O Sporting teve a sorte de perder com o Leiria e o resultado até devia ter sido mais expressivo, o segundo golo dos visitantes foi mal anulado. Que se vai seguir? Não faço ideia, eu nem sei o que se passa durante a semana com estas pessoas cheias de saúde, dinheiro e tempo que constituem a indústria do futebol. Só sei que gostava de ser treinador do Sporting neste preciso momento. E eis o que faria:

– Patrício ia para o banco, voltava Stojkovic.
– Veloso ia para o banco, passando a entrar a 15 minutos do fim para substituir Adrien.
– Adrien seria multado pelo cartão amarelo que levou neste jogo.
– Vukcevic jogaria atrás de Liedson e nunca seria substituído, não há ninguém no banco que colmate a sua ausência.
– Pereirinha jogaria de início, sendo substituído a 15 minutos do fim pelo Moutinho.
– Todos os jogadores passariam a ter explicações de matemática, com enfoque na geometria e cálculo probabilístico.

E daria resultado? Nunca se saberá. Mas as derrotas seriam cada vez melhores.

Lopes da Mota foi de carrinho

Dois magistrados alegam ter sido pressionados por um magistrado. Isto, como enredo, já era bisonho o suficiente. Mas ver que nem o Conselho Superior do Ministério Público consegue estar acima das coboiadas, sendo utilizado a bel-prazer para servir interesses políticos, eis o acabrunhante retrato do maior problema em Portugal: a ruína do poder judicial.
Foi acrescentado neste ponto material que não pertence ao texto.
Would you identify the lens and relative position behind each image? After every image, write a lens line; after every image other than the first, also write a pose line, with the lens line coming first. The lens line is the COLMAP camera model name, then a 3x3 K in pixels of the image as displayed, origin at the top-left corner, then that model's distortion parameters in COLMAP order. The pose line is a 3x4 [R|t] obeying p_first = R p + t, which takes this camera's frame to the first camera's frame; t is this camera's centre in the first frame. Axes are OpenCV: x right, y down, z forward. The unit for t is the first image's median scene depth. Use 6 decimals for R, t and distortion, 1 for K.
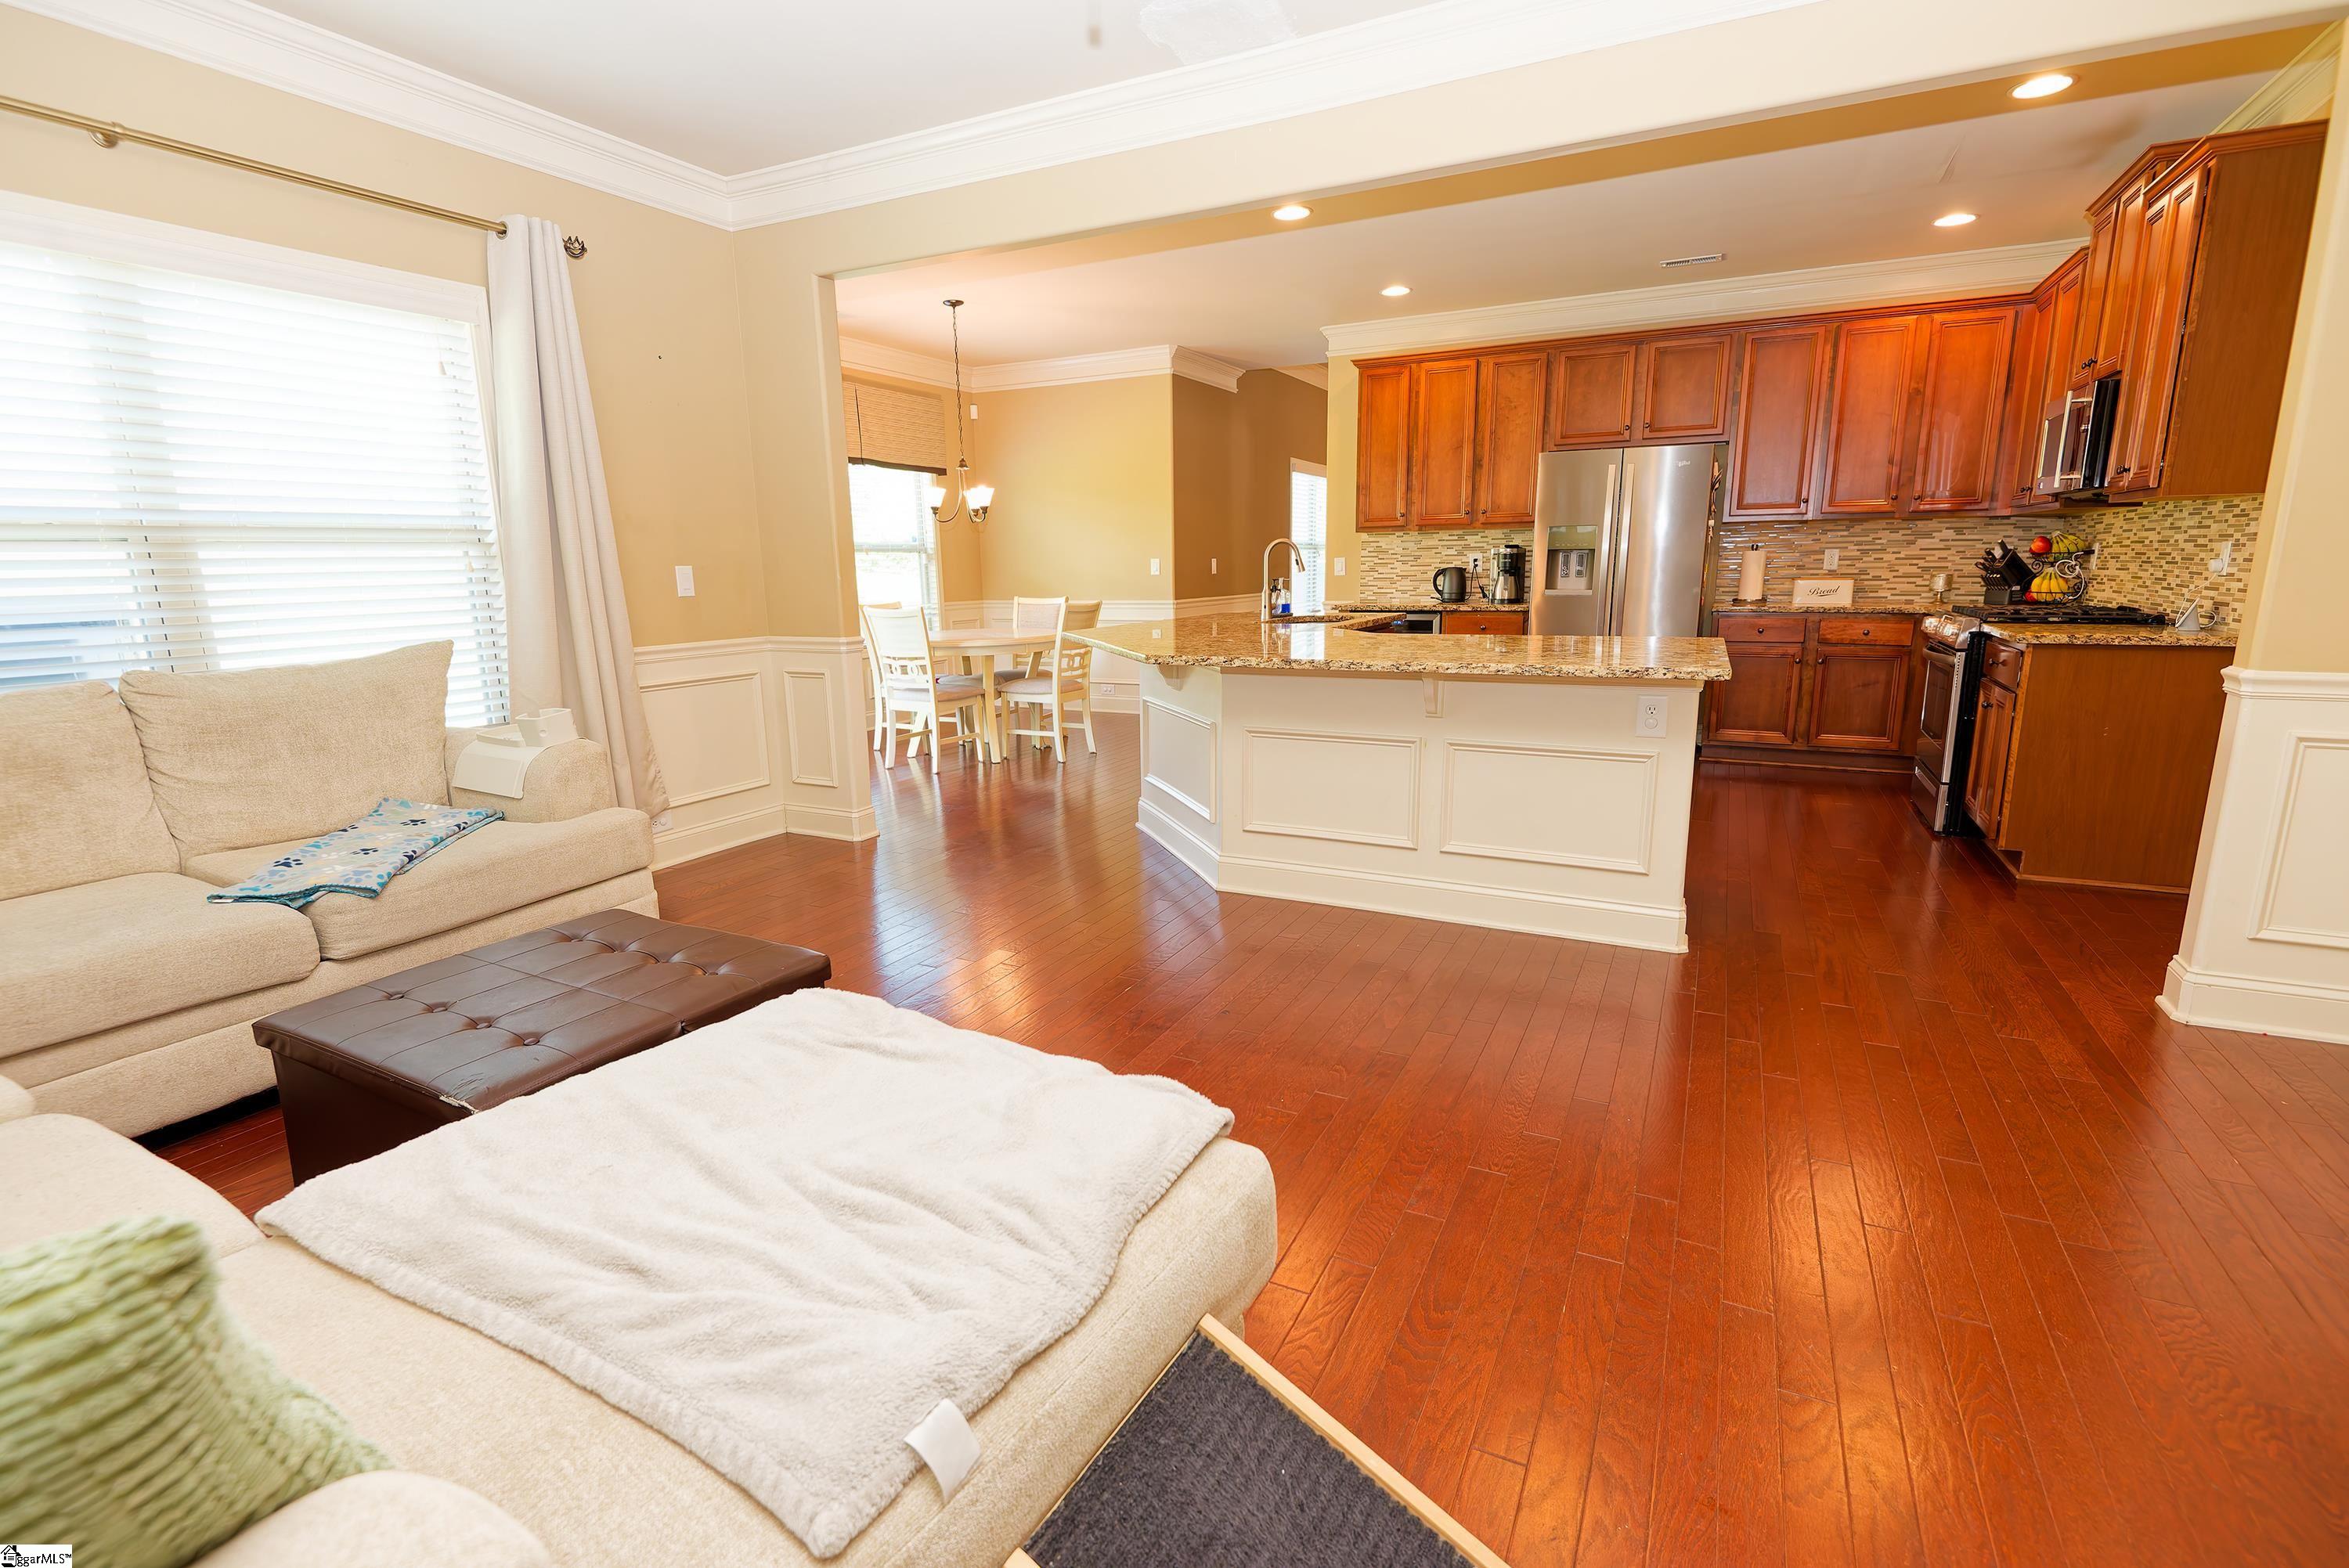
lens RADIAL K [[1072.9, 0, 1168.2], [0, 1072.9, 786.6], [0, 0, 1]] dist [-0.003489, -0.002572]
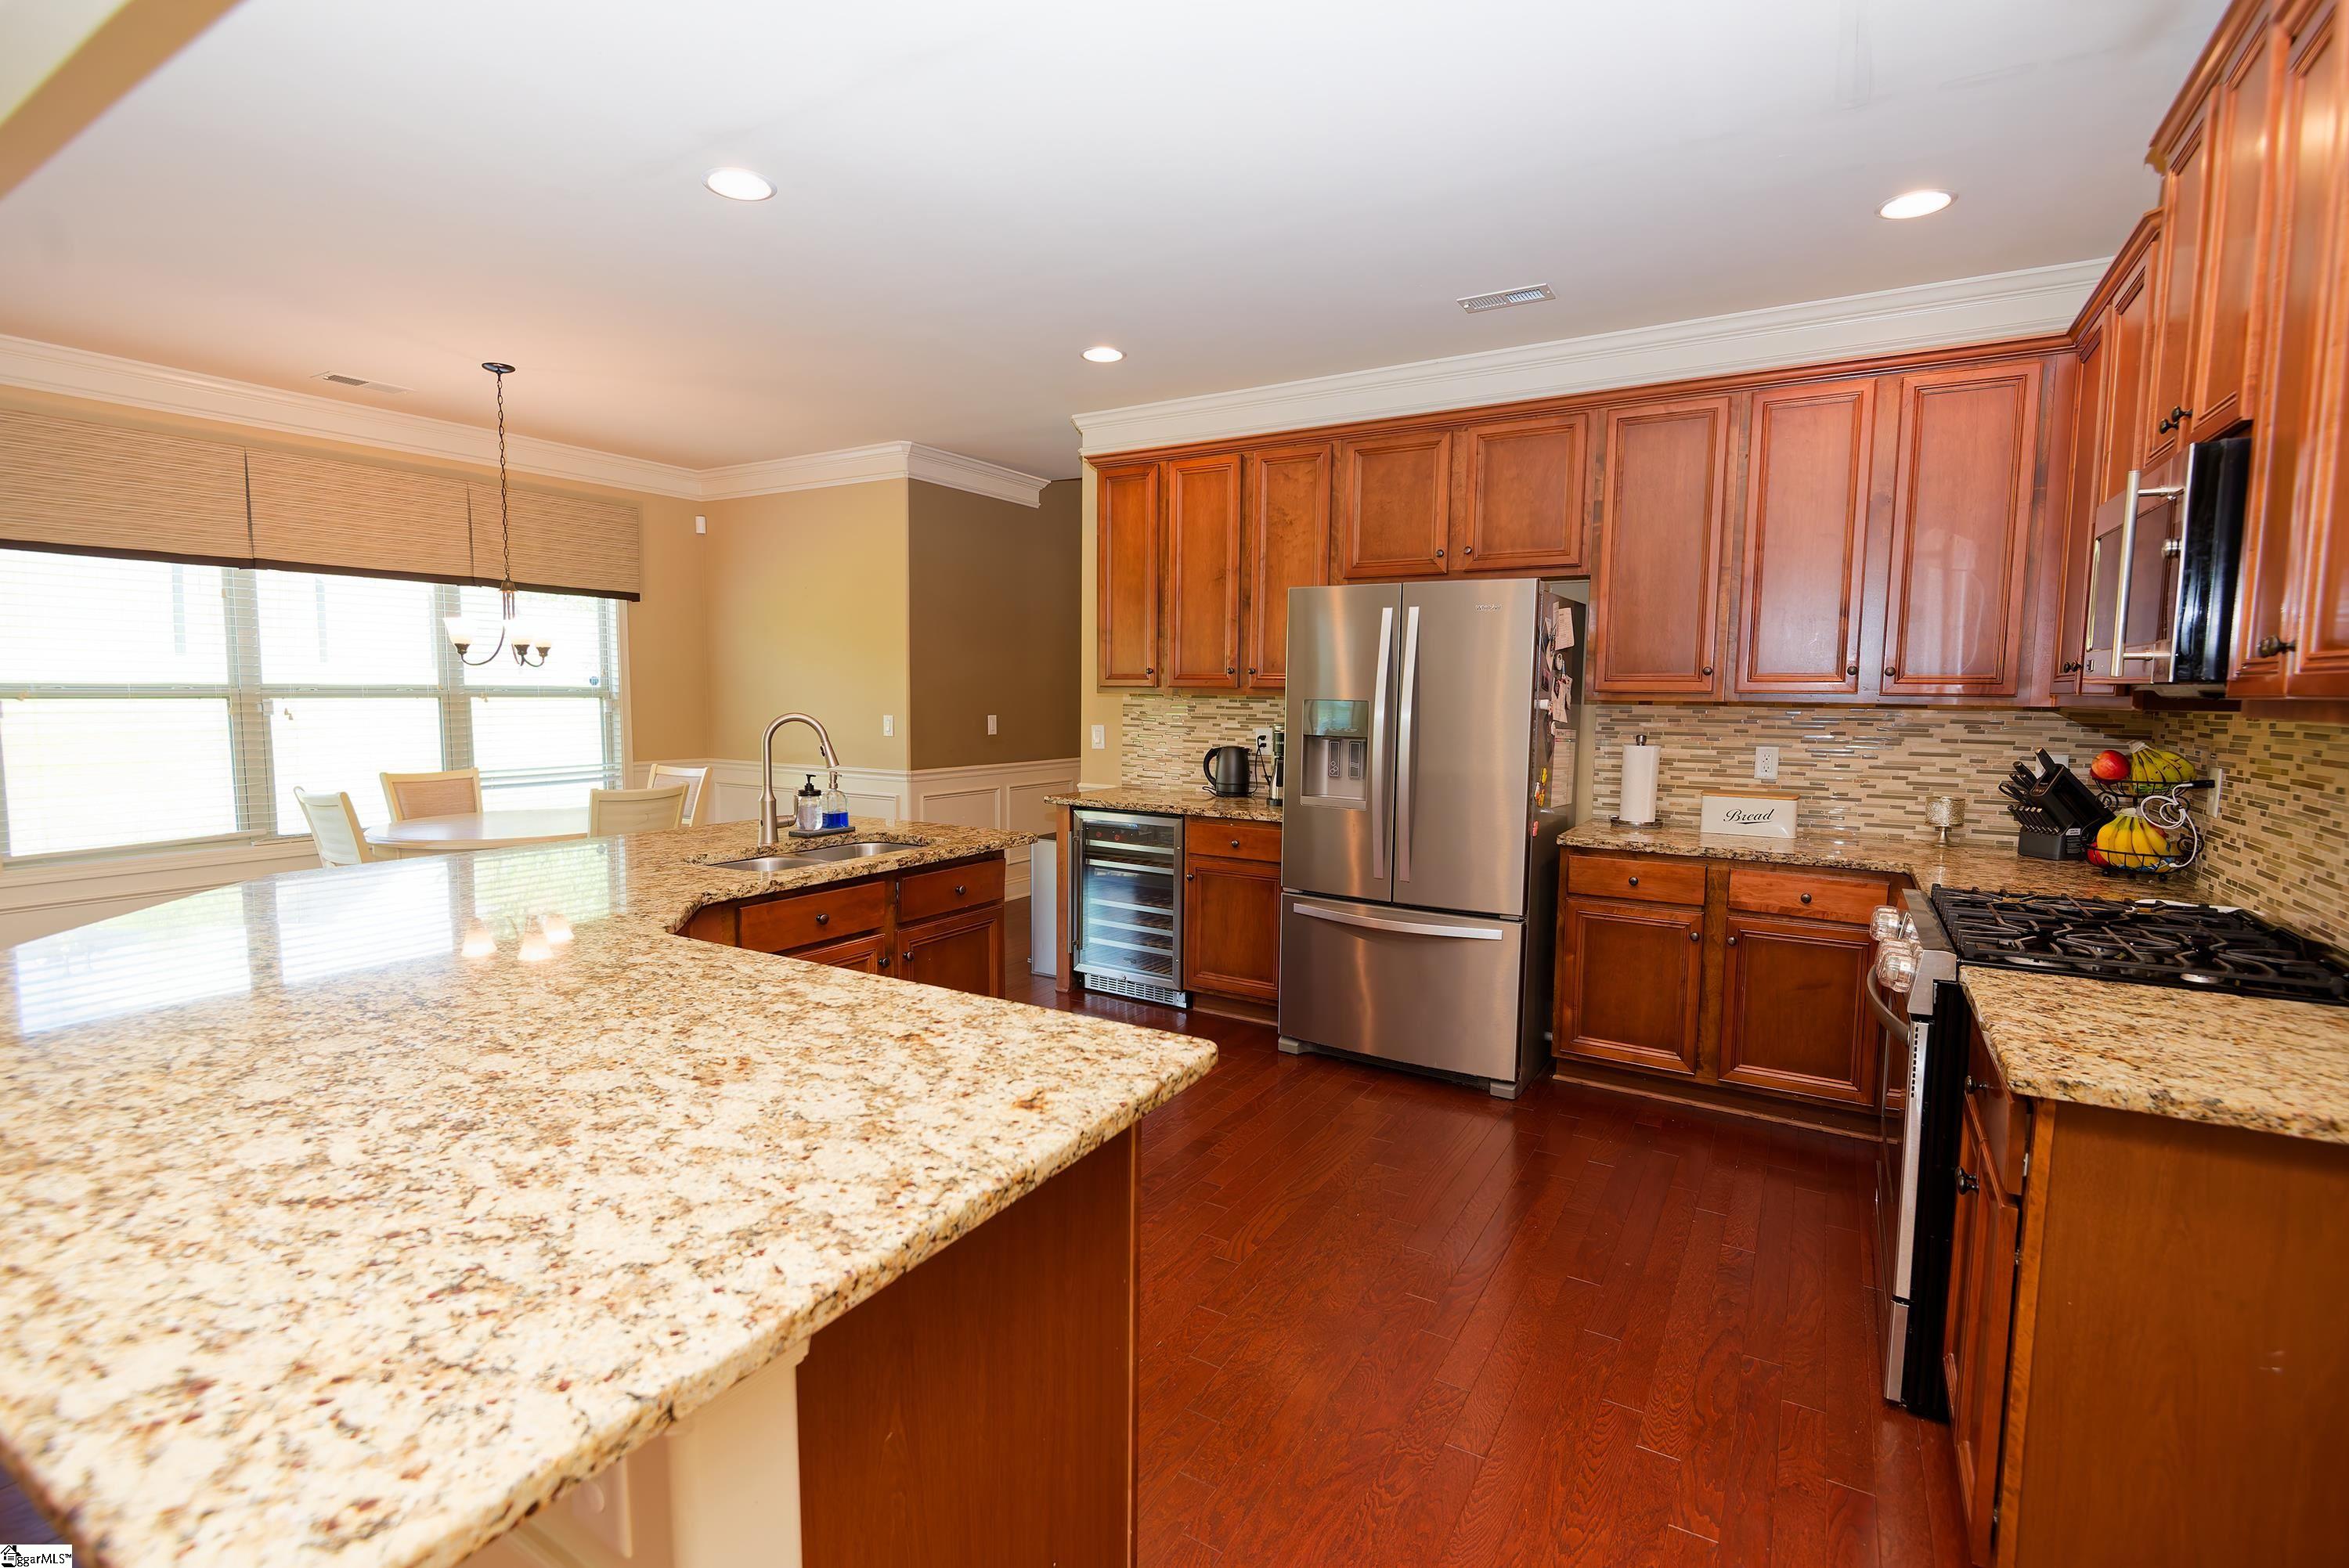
lens RADIAL K [[1072.9, 0, 1166.5], [0, 1072.9, 785.3], [0, 0, 1]] dist [-0.003489, -0.002572]
pose [[0.996965, 0.034895, -0.069590, 0.323682], [-0.042839, 0.992309, -0.116136, -0.115127], [0.065002, 0.118765, 0.990792, 0.370811]]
Curiosamente, os alvos são sempre do PS. É preciso ter pontaria.

Entre marido e mulher

Vais ler esta notícia até ao fim, e ficar ao lado dessa mulher enquanto ela se esvai em sangue e agoniza no lugar do morto. É o mínimo que agora podemos fazer por ela, pela sua memória e pelo sentido da sua vida. Uma vida cuja desgraça recebeu como prémio ser assassinada.

Esta violência psicótica não é algo lá entre eles, marido e mulher. Grotesca cumplicidade criminosa a nossa. Eles há muito que tinham perdido a capacidade de serem um casal, eram já outra coisa: duas vítimas. Mas só duas de cada vez? Mais, muitas mais. Como em Montemor, o perfeito triunfo do mal. A Manuela foi assassinada dentro de uma ambulância, em frente de um edifício onde está instalado um corpo militar cuja missão é a segurança pública. Depois, o assassino detido consegue ainda balear dois militares dentro das instalações, um deles vindo a falecer. A filha de 5 anos, que estava nos braços da mãe quando esta foi atingida a tiro de caçadeira, também ficou ferida. Não se pode antecipar quais serão as consequências psíquicas do acontecimento que lhe tirou a mãe, o pai e o futuro. As famílias, e amigos, de todos os envolvidos entram também na listagem de vítimas da besta-fera.

Há muito a fazer para evitar estas tragédias. E podemos começar por qualquer lado: por exemplo, metendo a colher onde se corre o risco de alguém usar a faca, a espingarda, o punho, o ódio, a demência.